Un clic para que la serie siga sola, un botón para que el paquete llegue en cuestión de horas, un “skip ad” para saltar la espera de 5 segundos. El mundo en el que crecen hoy los niñ@s está prácticamente diseñado para eliminar la demora. La gratificación instantánea dejó de ser un lujo ocasional para convertirse en parte de la vida diaria. Y aunque la comodidad parece un beneficio indiscutible, los especialistas advierten: estamos criando generaciones con menos tolerancia a la espera, y eso tiene consecuencias.
En palabras del psicólogo de Harvard Richard Bromfield: cuando los niños no aprenden a esperar, tampoco desarrollan las habilidades necesarias para manejar la frustración ni para construir resiliencia. En su libro Un niño contento en 28 días plantea que la paciencia no es un “extra”, sino un pilar del desarrollo emocional.
Lo que pasa en el cerebro de los peques
Cada vez que recibimos una recompensa inmediata, el cerebro libera dopamina, el neurotransmisor del placer. Con el tiempo, esta repetición refuerza el circuito de la gratificación rápida: más estímulos, menos espera. En la infancia, cuando el cerebro aún está en pleno desarrollo, esta dinámica puede limitar la capacidad de autorregulación y de concentración.
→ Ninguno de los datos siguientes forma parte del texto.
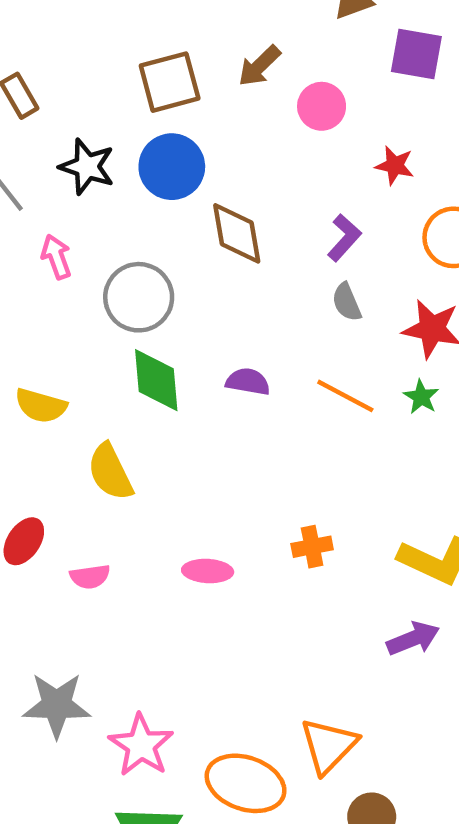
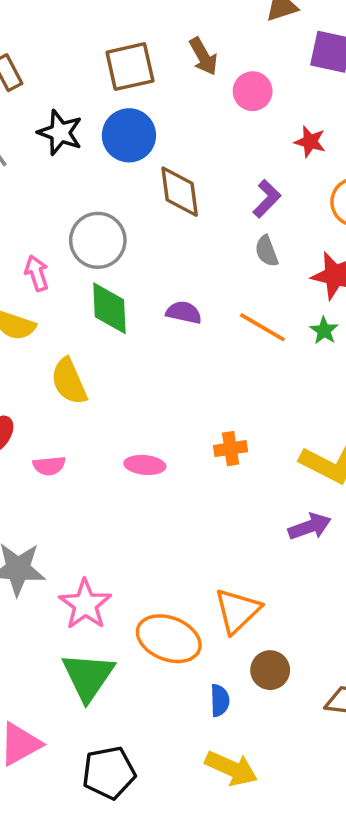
brown arrow: (259, 66) -> (203, 56), turned -78
pink arrow: (56, 257) -> (37, 273), moved

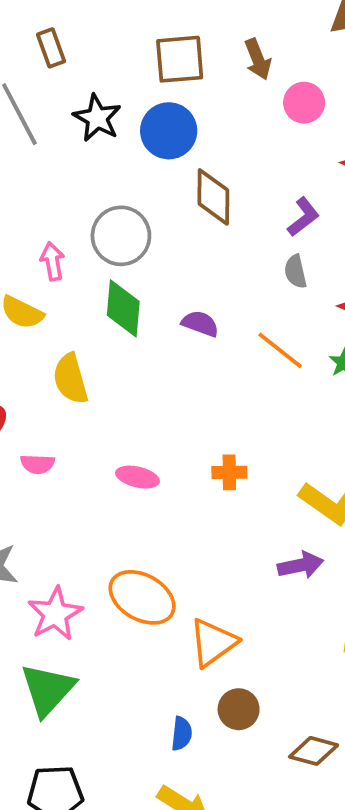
orange ellipse: (169, 639) -> (142, 597), moved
En otras palabras, entrenamos a los niños a necesitar estímulos constantes para sentirse satisfechos.
La gratificación instantánea también impacta en áreas menos evidentes, como el desarrollo cognitivo y del lenguaje. Estudios publicados en Frontiers in Psychology muestran que los niños expuestos de manera constante a recompensas inmediatas tienen más dificultades para sostener la atención y para organizar el pensamiento verbal. La espera, en cambio, favorece la planificación, el autocontrol y la capacidad de anticipar. Habilidades clave no solo para la escuela, sino para la vida adulta.
¿Cómo revertir la tendencia?
En Un niño contento en 28 días, Bromfield plantea que la felicidad infantil no surge de concederlo todo de inmediato, sino de enseñar a los niños a manejar la frustración y a valorar el esfuerzo. El especialista insiste en que los límites y la espera no son castigos, sino regalos emocionales que fortalecen la autoestima y la resiliencia.
Uno de los puntos centrales del libro es que la crianza moderna confunde “evitar el malestar” con “dar bienestar”. Bromfield sostiene que al eliminar cualquier incomodidad —desde el aburrimiento hasta la demora en recibir un premio— los adultos privan a los niños de experiencias fundamentales para desarrollar autocontrol y tolerancia.
El autor propone ejercicios sencillos para revertir esta dinámica: esperar unos minutos antes de darles un dulce, permitir que resuelvan un problema sin intervención inmediata, o establecer rutinas donde aprendan a posponer actividades gratificantes hasta completar responsabilidades. Estas pequeñas prácticas, asegura, ayudan a que los niños internalicen la idea de que la satisfacción plena requiere paciencia y constancia.
En su visión, criar niños capaces de demorar la gratificación no solo los prepara para la vida académica y social, sino que les da una herramienta emocional que durará toda la vida: la capacidad de ser felices no porque reciban todo rápido, sino porque saben construir su bienestar paso a paso.